--- DATA EXCERPTS ---
+ + + +
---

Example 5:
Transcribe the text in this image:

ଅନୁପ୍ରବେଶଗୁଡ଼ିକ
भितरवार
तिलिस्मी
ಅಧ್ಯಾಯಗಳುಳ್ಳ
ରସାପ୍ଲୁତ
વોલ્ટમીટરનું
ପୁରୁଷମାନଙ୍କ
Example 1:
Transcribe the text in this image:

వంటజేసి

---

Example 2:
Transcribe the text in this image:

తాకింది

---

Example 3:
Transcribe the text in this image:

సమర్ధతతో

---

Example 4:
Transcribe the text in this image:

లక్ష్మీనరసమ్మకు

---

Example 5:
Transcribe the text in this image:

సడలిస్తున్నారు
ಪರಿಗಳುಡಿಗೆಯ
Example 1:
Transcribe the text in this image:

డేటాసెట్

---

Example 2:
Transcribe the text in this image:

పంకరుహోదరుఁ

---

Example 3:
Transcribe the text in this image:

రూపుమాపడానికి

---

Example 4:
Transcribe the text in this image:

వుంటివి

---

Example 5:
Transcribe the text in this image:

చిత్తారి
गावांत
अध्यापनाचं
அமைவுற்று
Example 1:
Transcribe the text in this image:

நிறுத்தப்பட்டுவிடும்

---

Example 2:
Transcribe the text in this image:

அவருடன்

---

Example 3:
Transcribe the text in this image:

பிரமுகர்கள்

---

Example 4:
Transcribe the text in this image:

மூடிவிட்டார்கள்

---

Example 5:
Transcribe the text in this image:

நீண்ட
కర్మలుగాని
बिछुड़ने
+ + + +
Set down each record above without changing a single word.

---

Example 5:
Transcribe the text in this image:

ଅନୁପ୍ରବେଶଗୁଡ଼ିକ
भितरवार
तिलिस्मी
ಅಧ್ಯಾಯಗಳುಳ್ಳ
ରସାପ୍ଲୁତ
વોલ્ટમીટરનું
ପୁରୁଷମାନଙ୍କ
Example 1:
Transcribe the text in this image:

వంటజేసి

---

Example 2:
Transcribe the text in this image:

తాకింది

---

Example 3:
Transcribe the text in this image:

సమర్ధతతో

---

Example 4:
Transcribe the text in this image:

లక్ష్మీనరసమ్మకు

---

Example 5:
Transcribe the text in this image:

సడలిస్తున్నారు
ಪರಿಗಳುಡಿಗೆಯ
Example 1:
Transcribe the text in this image:

డేటాసెట్

---

Example 2:
Transcribe the text in this image:

పంకరుహోదరుఁ

---

Example 3:
Transcribe the text in this image:

రూపుమాపడానికి

---

Example 4:
Transcribe the text in this image:

వుంటివి

---

Example 5:
Transcribe the text in this image:

చిత్తారి
गावांत
अध्यापनाचं
அமைவுற்று
Example 1:
Transcribe the text in this image:

நிறுத்தப்பட்டுவிடும்

---

Example 2:
Transcribe the text in this image:

அவருடன்

---

Example 3:
Transcribe the text in this image:

பிரமுகர்கள்

---

Example 4:
Transcribe the text in this image:

மூடிவிட்டார்கள்

---

Example 5:
Transcribe the text in this image:

நீண்ட
కర్మలుగాని
बिछुड़ने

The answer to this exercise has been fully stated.